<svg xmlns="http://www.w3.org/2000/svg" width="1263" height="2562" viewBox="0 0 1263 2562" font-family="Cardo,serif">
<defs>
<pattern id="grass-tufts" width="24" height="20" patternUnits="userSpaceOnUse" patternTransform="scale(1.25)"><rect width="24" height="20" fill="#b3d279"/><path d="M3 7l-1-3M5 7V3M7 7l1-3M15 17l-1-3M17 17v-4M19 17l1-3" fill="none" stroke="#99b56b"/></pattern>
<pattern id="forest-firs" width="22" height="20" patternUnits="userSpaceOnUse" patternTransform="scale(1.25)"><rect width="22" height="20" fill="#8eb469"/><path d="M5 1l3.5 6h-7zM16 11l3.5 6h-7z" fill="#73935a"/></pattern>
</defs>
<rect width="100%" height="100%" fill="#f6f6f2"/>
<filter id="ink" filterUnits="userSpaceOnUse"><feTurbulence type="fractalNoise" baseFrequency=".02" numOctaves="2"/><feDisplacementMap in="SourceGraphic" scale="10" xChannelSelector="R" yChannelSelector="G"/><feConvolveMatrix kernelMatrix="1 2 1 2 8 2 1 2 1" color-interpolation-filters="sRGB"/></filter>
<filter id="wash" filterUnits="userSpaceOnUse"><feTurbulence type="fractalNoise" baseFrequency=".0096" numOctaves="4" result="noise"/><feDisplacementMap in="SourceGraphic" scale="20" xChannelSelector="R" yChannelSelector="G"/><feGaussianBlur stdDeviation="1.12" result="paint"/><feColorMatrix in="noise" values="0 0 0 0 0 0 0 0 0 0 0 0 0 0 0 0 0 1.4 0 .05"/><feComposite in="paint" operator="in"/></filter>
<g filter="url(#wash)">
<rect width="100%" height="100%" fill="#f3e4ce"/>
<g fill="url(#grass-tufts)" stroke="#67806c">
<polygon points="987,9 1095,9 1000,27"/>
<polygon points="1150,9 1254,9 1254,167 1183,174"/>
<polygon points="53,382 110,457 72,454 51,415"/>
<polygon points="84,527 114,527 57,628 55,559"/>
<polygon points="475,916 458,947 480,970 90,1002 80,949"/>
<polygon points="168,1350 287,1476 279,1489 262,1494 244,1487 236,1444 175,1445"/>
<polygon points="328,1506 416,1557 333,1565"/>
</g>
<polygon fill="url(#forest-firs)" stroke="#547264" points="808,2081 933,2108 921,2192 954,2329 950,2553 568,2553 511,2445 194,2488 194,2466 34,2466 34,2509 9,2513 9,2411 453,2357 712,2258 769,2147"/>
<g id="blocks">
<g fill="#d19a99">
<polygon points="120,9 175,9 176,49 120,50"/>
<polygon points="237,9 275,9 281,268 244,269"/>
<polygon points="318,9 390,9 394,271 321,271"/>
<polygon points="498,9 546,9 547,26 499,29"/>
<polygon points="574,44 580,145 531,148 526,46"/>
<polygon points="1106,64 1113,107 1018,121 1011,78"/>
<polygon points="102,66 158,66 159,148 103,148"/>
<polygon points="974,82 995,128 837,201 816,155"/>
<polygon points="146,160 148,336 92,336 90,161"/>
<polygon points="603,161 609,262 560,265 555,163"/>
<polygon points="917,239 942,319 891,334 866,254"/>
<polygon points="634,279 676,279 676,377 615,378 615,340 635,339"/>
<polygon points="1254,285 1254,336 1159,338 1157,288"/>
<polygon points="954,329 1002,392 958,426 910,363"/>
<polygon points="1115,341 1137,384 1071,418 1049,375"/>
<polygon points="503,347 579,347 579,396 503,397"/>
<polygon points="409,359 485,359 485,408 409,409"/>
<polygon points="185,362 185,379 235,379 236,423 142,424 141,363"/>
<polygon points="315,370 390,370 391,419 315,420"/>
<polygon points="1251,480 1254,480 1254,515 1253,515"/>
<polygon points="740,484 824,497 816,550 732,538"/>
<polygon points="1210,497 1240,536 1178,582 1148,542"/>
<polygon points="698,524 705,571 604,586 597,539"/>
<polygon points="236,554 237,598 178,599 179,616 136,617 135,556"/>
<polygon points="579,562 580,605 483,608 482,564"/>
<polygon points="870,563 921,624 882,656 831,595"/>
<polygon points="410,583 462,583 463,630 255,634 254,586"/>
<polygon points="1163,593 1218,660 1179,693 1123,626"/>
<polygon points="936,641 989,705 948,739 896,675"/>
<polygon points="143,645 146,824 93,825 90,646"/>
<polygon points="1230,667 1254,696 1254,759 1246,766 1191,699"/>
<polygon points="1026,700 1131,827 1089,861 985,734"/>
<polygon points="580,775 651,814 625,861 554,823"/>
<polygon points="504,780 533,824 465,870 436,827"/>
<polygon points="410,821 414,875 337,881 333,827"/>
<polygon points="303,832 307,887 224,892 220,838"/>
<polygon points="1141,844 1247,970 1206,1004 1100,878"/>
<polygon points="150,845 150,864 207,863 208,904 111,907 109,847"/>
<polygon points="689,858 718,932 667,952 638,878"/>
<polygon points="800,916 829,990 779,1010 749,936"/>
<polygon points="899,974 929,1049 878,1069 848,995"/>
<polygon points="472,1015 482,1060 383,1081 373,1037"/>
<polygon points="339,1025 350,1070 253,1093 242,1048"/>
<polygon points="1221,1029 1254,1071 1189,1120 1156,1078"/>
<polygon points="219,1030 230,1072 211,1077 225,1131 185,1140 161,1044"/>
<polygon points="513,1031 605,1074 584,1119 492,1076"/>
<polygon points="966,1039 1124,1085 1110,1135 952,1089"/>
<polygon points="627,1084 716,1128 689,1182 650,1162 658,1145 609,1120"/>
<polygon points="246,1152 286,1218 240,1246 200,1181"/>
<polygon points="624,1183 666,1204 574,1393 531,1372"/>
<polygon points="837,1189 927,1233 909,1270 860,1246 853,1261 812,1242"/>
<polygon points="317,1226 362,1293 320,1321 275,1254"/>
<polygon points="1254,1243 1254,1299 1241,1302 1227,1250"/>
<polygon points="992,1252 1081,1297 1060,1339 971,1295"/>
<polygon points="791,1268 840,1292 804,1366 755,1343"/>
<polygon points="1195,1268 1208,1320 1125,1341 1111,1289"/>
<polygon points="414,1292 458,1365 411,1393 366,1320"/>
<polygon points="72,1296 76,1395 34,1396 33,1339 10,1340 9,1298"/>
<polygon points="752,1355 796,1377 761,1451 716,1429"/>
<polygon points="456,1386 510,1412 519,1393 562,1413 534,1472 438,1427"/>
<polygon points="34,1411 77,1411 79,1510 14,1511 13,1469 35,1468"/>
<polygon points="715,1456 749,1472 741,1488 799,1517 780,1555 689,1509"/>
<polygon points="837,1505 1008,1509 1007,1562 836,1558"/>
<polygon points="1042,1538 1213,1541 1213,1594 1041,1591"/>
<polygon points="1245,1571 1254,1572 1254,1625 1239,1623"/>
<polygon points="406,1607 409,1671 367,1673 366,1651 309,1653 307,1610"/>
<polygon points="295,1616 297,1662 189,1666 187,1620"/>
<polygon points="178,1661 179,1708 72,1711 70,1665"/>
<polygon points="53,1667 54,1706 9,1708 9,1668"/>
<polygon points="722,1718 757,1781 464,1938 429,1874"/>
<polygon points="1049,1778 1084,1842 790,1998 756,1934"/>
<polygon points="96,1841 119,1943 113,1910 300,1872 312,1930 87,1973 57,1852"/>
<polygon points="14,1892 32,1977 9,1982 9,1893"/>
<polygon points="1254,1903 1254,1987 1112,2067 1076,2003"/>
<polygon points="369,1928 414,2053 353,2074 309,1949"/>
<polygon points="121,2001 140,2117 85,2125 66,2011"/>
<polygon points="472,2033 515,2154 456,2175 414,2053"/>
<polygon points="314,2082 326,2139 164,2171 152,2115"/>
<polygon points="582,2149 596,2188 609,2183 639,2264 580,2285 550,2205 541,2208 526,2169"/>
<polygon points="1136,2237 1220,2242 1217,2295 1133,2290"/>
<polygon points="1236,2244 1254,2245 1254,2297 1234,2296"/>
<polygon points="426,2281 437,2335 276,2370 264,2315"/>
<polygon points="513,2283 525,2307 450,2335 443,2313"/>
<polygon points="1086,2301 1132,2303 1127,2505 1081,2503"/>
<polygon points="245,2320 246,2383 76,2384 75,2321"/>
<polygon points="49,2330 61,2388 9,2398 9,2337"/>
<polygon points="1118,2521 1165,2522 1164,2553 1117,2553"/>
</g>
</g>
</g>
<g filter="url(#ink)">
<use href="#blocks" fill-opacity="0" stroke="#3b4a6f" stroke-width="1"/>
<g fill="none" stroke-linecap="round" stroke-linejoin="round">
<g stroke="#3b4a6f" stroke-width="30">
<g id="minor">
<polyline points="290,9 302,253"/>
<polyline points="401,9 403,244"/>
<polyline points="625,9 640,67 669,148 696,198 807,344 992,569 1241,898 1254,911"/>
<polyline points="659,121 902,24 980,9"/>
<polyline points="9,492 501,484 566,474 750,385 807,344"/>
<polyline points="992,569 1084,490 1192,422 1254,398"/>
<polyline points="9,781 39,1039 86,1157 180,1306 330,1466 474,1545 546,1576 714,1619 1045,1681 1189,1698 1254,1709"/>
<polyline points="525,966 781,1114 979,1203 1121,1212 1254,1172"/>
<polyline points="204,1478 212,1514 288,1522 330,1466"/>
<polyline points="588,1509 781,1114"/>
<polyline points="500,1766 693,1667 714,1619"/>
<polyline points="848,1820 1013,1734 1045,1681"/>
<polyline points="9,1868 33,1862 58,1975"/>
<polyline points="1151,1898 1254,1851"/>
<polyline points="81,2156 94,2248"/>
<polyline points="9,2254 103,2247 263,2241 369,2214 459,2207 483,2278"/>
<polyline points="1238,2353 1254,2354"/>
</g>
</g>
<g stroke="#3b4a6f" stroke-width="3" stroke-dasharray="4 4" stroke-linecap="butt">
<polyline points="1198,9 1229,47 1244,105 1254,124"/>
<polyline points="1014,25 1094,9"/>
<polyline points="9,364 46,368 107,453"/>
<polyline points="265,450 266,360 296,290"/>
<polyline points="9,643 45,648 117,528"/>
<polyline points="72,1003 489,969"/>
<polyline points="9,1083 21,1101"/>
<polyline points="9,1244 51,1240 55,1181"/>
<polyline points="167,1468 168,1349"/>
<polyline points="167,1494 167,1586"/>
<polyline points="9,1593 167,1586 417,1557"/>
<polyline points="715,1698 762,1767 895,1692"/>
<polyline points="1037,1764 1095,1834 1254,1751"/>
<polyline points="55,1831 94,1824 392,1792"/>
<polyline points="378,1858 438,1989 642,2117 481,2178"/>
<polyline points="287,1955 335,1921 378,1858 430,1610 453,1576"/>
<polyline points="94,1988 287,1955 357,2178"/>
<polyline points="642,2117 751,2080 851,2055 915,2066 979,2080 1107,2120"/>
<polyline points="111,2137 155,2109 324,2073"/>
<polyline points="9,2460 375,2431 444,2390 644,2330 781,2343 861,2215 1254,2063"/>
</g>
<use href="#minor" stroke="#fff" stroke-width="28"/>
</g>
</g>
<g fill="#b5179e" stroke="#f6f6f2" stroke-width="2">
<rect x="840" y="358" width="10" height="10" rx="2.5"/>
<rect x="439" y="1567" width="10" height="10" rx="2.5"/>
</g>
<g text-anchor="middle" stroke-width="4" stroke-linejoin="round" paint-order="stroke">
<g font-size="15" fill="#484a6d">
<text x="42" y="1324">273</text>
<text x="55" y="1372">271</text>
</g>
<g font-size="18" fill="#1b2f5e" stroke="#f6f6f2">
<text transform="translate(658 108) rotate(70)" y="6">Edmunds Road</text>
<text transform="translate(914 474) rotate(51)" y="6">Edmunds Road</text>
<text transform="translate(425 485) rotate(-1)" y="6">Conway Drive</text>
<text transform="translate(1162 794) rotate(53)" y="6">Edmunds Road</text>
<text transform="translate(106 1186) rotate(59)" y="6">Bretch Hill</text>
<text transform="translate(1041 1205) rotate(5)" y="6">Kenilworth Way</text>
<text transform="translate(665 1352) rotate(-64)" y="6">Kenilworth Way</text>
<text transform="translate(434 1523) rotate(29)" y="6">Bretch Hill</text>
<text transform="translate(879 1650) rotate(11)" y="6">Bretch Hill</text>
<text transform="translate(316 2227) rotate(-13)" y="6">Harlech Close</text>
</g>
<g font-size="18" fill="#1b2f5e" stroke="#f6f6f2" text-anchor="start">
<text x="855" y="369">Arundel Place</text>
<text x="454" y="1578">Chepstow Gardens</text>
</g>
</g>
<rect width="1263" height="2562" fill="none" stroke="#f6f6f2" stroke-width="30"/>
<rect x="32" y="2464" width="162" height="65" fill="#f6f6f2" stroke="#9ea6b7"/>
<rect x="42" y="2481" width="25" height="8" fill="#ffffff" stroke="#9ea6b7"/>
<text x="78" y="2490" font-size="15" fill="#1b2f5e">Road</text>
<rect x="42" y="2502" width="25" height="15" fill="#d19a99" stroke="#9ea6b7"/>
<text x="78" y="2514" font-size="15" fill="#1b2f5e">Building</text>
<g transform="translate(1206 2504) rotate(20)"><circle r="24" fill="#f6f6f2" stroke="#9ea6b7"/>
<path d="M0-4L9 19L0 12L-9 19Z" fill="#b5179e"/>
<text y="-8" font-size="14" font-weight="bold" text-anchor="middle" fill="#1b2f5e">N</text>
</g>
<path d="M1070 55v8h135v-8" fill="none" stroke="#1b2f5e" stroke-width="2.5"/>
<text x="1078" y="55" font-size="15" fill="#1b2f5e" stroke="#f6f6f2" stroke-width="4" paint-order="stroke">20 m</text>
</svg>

----

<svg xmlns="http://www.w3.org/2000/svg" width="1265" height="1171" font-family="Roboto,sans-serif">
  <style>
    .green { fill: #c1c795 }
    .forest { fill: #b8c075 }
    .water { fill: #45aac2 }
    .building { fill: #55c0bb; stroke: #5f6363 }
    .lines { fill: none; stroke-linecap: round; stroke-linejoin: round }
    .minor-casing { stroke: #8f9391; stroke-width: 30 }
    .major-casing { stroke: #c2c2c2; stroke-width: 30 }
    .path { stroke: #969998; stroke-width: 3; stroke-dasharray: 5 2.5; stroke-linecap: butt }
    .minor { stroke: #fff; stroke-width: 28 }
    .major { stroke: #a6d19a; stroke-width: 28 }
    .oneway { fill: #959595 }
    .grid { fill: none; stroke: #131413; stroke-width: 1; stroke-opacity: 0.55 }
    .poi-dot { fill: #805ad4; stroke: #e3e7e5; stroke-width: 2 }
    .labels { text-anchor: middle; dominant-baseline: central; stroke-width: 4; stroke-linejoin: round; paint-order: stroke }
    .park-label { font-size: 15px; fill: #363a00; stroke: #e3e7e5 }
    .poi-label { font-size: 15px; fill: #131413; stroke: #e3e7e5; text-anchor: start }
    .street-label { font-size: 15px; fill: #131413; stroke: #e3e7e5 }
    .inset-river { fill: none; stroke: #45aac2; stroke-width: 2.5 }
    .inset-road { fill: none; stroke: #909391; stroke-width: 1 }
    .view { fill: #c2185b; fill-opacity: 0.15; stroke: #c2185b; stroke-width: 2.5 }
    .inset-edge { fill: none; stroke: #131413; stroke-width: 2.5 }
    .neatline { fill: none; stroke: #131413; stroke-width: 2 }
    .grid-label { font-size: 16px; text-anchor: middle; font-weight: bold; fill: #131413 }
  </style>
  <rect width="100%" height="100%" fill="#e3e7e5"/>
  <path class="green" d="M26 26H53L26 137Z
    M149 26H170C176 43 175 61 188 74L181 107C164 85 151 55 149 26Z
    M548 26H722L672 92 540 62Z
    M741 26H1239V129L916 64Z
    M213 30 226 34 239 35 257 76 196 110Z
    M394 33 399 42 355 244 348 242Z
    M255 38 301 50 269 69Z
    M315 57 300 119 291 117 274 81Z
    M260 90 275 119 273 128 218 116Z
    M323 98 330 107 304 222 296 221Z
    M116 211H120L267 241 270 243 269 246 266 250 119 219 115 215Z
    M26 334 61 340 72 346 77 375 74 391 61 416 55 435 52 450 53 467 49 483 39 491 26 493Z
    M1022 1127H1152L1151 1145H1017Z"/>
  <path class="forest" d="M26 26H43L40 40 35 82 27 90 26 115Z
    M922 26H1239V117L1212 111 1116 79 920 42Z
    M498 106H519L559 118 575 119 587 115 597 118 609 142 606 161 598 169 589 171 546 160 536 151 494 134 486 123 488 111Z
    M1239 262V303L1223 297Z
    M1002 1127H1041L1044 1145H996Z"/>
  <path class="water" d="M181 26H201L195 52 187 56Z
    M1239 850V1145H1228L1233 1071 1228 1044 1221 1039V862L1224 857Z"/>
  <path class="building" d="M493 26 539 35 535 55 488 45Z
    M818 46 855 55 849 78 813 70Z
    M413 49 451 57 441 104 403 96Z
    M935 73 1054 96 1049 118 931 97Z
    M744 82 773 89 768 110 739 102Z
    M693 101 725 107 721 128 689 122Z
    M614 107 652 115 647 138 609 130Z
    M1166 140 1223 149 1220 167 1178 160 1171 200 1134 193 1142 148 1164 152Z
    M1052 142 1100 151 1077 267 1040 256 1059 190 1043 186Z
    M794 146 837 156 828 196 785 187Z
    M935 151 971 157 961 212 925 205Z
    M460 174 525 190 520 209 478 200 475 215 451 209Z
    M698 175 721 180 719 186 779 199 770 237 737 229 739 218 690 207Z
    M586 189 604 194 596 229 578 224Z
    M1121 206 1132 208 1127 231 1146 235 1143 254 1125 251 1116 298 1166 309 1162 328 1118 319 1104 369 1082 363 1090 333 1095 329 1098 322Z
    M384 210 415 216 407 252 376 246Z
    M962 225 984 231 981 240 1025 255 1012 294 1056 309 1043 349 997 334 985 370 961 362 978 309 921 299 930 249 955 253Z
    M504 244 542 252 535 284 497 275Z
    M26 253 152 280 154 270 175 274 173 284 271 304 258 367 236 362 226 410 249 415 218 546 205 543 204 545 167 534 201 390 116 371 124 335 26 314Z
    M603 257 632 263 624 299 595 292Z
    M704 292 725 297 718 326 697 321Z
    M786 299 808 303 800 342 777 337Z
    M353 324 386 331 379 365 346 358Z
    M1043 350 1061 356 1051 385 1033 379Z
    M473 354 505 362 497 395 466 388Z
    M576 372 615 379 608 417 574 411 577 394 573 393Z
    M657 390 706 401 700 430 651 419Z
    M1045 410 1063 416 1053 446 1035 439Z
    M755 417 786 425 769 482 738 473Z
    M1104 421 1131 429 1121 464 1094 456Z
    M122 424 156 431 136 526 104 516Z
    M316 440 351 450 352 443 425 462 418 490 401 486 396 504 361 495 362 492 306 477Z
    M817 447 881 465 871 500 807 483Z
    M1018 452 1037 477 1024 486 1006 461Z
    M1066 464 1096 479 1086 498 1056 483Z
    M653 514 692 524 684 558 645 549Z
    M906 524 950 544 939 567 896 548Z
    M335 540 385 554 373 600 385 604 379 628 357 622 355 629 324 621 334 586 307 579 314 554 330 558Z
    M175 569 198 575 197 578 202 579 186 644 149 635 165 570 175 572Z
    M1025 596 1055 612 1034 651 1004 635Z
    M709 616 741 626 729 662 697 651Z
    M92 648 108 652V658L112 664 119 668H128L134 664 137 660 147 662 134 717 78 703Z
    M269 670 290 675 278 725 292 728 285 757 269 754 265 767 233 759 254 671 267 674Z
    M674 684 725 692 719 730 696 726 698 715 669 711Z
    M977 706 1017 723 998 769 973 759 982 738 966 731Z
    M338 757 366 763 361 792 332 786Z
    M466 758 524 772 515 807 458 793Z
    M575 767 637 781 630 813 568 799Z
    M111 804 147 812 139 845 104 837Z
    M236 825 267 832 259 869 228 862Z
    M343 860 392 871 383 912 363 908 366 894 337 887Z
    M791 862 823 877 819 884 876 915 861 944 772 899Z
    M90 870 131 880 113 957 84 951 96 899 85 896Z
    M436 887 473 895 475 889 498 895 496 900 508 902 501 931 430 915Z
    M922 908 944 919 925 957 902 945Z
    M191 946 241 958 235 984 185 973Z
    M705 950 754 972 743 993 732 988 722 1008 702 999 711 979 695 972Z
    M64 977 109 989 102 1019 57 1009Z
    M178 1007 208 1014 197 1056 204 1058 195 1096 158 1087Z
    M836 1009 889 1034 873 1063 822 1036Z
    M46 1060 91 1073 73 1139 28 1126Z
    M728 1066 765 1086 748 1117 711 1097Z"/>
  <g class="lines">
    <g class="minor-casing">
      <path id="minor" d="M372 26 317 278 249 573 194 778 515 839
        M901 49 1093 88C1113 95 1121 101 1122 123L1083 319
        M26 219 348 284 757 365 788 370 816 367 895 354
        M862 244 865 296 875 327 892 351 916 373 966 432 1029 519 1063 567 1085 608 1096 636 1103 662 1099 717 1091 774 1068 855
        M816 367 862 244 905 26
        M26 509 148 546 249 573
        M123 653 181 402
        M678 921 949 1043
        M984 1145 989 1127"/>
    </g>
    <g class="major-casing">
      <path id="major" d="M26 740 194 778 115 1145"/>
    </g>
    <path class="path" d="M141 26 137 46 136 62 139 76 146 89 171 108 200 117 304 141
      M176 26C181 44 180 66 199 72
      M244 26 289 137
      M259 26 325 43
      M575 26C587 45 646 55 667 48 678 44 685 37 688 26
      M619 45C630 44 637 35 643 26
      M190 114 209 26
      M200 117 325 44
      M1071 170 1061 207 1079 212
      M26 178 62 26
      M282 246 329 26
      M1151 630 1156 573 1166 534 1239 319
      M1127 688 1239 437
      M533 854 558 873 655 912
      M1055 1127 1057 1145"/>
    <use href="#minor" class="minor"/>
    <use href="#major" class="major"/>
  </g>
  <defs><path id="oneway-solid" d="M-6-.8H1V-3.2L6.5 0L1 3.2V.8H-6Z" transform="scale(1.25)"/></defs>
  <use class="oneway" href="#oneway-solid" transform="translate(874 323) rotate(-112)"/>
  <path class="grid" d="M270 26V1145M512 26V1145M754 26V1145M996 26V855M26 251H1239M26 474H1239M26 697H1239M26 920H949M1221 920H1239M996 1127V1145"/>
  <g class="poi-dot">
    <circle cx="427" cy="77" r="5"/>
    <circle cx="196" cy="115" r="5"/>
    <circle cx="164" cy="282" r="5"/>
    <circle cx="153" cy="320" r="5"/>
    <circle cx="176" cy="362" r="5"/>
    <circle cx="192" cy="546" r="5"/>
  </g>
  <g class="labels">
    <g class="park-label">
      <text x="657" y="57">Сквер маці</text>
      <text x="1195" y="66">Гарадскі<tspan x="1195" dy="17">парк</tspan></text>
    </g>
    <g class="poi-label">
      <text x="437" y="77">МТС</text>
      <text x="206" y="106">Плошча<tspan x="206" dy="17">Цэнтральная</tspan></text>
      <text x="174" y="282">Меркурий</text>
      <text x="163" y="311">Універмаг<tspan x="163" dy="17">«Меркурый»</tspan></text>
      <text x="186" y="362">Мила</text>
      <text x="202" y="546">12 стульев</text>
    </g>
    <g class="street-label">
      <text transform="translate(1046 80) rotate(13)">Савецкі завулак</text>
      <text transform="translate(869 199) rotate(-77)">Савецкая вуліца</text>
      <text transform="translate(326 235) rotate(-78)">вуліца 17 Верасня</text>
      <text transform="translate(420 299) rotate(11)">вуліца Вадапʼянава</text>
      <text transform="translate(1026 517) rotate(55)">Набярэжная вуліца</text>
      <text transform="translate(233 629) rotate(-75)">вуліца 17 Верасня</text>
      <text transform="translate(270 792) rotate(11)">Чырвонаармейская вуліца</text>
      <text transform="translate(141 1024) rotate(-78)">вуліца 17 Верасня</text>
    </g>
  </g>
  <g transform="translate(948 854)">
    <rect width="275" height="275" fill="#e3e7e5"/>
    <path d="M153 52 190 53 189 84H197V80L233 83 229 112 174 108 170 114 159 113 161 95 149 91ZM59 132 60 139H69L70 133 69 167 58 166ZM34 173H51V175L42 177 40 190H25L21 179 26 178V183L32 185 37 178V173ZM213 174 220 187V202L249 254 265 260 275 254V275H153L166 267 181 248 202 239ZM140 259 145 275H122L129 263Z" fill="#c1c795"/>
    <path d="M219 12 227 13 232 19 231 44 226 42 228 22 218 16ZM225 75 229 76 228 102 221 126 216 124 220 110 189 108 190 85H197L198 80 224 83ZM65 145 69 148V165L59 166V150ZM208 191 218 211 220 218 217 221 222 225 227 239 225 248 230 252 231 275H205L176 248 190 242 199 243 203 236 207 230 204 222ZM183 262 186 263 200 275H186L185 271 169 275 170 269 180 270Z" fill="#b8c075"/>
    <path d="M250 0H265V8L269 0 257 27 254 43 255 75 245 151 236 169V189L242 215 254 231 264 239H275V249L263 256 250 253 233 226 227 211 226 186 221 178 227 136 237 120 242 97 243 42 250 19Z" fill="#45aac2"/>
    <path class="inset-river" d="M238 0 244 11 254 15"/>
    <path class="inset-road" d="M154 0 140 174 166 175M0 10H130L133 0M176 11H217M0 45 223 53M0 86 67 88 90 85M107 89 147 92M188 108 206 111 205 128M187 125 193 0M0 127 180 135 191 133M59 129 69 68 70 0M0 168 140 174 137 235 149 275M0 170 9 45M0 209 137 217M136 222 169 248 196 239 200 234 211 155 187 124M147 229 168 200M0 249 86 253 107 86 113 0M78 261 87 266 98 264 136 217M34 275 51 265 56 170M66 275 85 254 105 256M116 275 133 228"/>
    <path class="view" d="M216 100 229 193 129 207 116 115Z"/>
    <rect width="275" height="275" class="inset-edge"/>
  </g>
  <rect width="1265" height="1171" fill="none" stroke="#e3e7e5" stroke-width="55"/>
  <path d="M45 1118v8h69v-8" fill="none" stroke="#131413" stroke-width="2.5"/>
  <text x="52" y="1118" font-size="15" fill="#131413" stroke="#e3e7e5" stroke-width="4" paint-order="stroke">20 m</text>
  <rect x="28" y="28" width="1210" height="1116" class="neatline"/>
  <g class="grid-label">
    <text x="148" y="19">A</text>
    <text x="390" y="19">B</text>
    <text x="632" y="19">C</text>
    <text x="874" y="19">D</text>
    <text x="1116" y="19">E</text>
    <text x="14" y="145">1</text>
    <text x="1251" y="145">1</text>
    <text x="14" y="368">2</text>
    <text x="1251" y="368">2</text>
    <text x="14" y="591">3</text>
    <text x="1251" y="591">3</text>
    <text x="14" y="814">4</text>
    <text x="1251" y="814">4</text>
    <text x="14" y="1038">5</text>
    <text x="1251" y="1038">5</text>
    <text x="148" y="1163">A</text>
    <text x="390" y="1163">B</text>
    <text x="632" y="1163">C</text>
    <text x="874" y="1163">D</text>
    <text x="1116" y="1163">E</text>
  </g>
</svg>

----

> _How to complete this task_
Could you work out how many lines in the material contain "linejoin"? Reply with only that number.

> _Response box_
4